WORK TO COMPLETE
Repeat every record exactly, but omit the images.

RECORD EXTRACTS
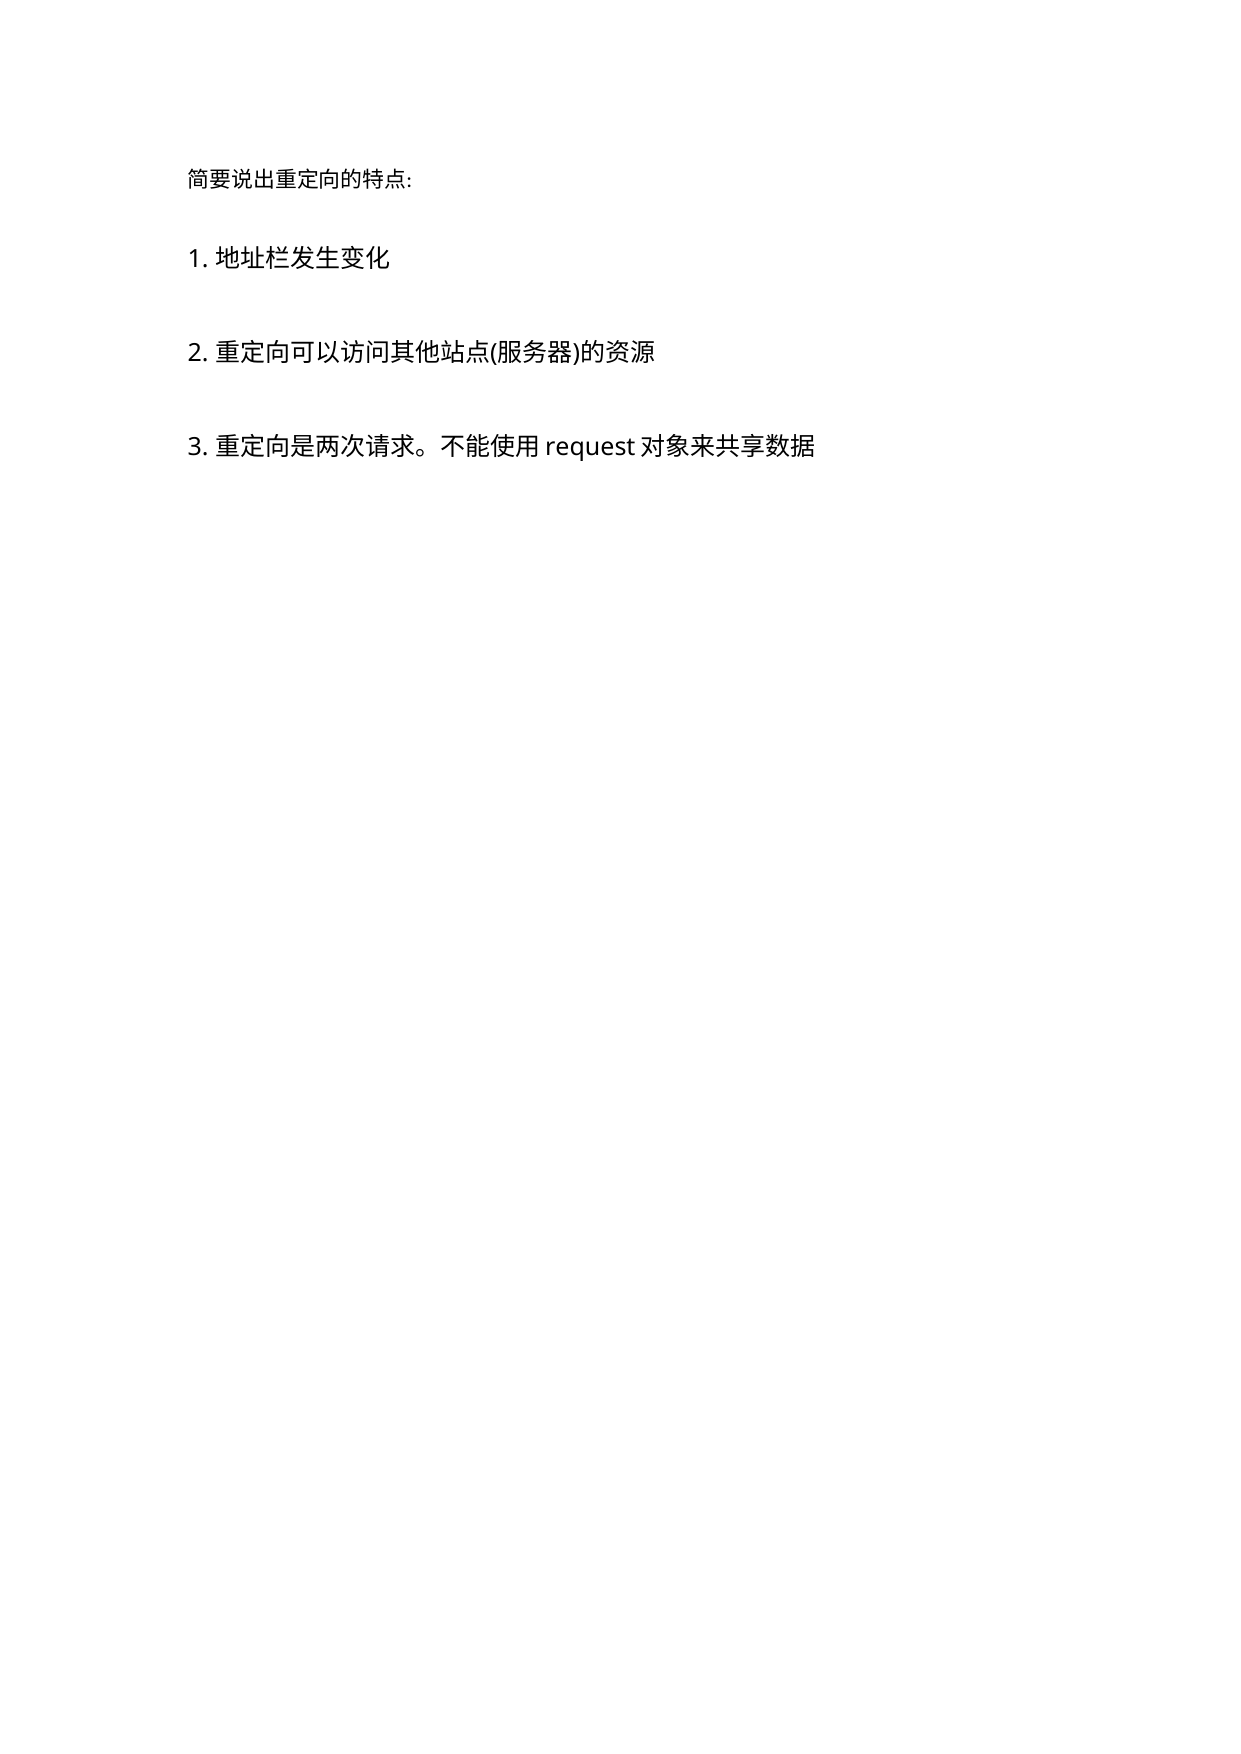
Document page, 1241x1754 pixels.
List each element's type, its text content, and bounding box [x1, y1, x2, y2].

text 简要说出重定向的特点: [187, 162, 1053, 194]
text 2. 重定向可以访问其他站点(服务器)的资源 [187, 318, 1053, 383]
text 3. 重定向是两次请求。不能使用request对象来共享数据 [187, 412, 1053, 477]
text 1. 地址栏发生变化 [187, 224, 1053, 289]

COMPLETED TASK
Document page, 1241x1754 pixels.
List each element's type, its text content, and bounding box [x1, y1, x2, y2].

text 简要说出重定向的特点: [187, 162, 1053, 194]
text 2. 重定向可以访问其他站点(服务器)的资源 [187, 318, 1053, 383]
text 3. 重定向是两次请求。不能使用request对象来共享数据 [187, 412, 1053, 477]
text 1. 地址栏发生变化 [187, 224, 1053, 289]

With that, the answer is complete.